During the past quarter of a century, wind farms have popped up in many parts of the world — drawing similar resistance in spite of their obvious advantages to a world of consumers demanding ever more energy.
Now, with our nation on the verge of an alternative-energy boom, the chorus of concern about fast-proliferating wind farms is growing. And the closer someone is to the turbine towers,
claro
, the greater the concern — not just over eyesores and headaches, real and imagined, but over noise, over threats to birds and bats, even over electromagnetic radiation that might or might not be surging out into the atmosphere.
Here in New Mexico, some environmentalists wonder why there isn't more emphasis on solar power, leaving wind to 10 or 11 states with greater potential in that field. Good question — even if environmental objections arise over solar farms.
But with oilman Boone Pickens pushing wind generation, whatever his motives, and the Western Plains soon to be the scene of some kind of wind rush, utility regulators, environmental officials, land planners and promoters alike ought to ask themselves — and each other — where this lurch into alternative energy might take us.
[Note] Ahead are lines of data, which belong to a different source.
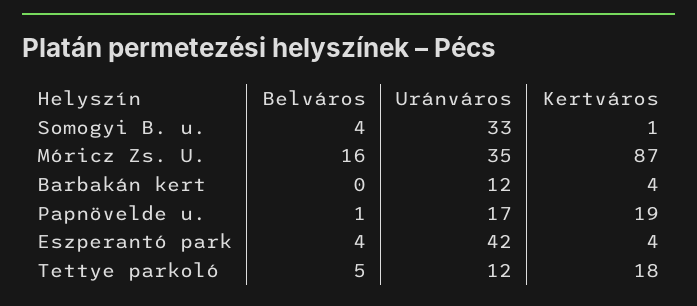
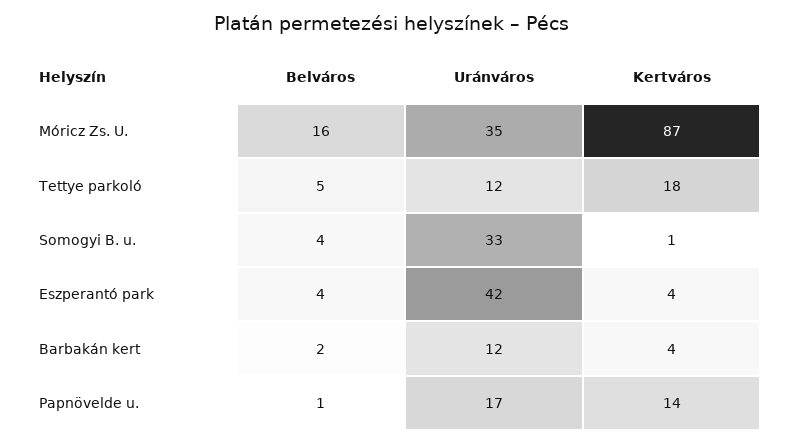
  {
    "Belváros": {
      "Somogyi B. u.": 4,
      "Móricz Zs. U.": 16,
-     "Barbakán kert": 0,
+     "Barbakán kert": 2,
      "Papnövelde u.": 1,
      "Eszperantó park": 4,
      "Tettye parkoló": 5
    },
    "Uránváros": {
      "Somogyi B. u.": 33,
      "Móricz Zs. U.": 35,
      "Barbakán kert": 12,
      "Papnövelde u.": 17,
      "Eszperantó park": 42,
      "Tettye parkoló": 12
    },
    "Kertváros": {
      "Somogyi B. u.": 1,
      "Móricz Zs. U.": 87,
      "Barbakán kert": 4,
-     "Papnövelde u.": 19,
+     "Papnövelde u.": 14,
      "Eszperantó park": 4,
      "Tettye parkoló": 18
    }
  }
Must we wait until every tract of land from Kansas to California bristles with propeller-topped towers before wondering if there's a way to concentrate this new industry and consolidate transmission costs? Will we carpet the country in concrete-based wind farms only to discover more compact means of making and storing electricity?
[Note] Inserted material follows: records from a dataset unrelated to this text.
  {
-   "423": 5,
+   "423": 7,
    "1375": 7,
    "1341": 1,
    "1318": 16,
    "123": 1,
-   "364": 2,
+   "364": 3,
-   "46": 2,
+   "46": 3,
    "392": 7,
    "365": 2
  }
Perhaps most important at the moment to New Mexicans soon to be too-close neighbors to wind farms, do the turbines have to turn ridgelines into scenes from science fiction, or can they be nearly as effective in less-obtrusive nearby locations? And, as an industry, shouldn't it be subject to zoning of some kind?
Wind and solar, among many new forms of energy, are still in their pioneering stages. There's been precious little time for fine turning, let alone major modifications — but there's great promise in the technological improvements already being made, even during decades of American leadership under fossil-fuel sponsorship.
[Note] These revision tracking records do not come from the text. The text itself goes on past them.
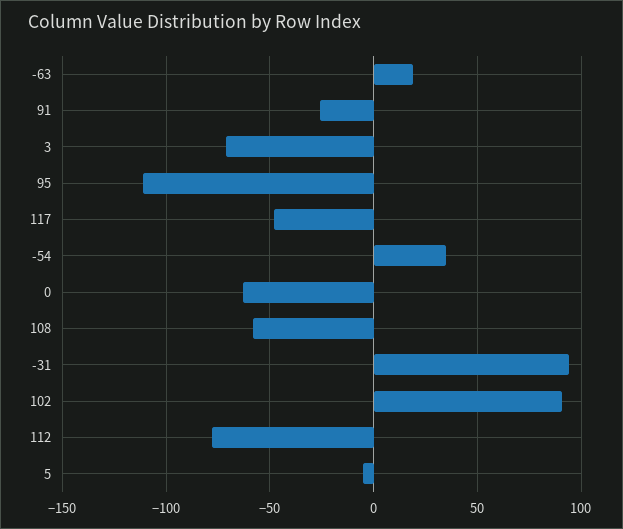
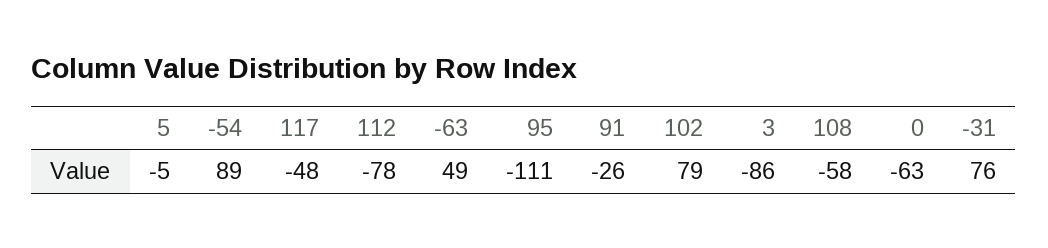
  {
-   "-63": 20,
+   "-63": 49,
    "91": -26,
-   "3": -70,
+   "3": -86,
    "95": -111,
    "117": -48,
-   "-54": 35,
+   "-54": 89,
    "0": -63,
    "108": -58,
-   "-31": 95,
+   "-31": 76,
-   "102": 90,
+   "102": 79,
    "112": -78,
    "5": -5
  }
There's cause for optimism over a new secretary of energy, and over Los Alamos National Laboratory's view of its mission evolving into at least some serious power-grid research.
The public and private sectors, here and in many parts of the world, have great potential for refining, maybe even revising, what's under way on the alternative-energy front.
Now, while lots of wind-energy projects are on the drawing boards, is the time to review that source's rapid progress — and make some course corrections.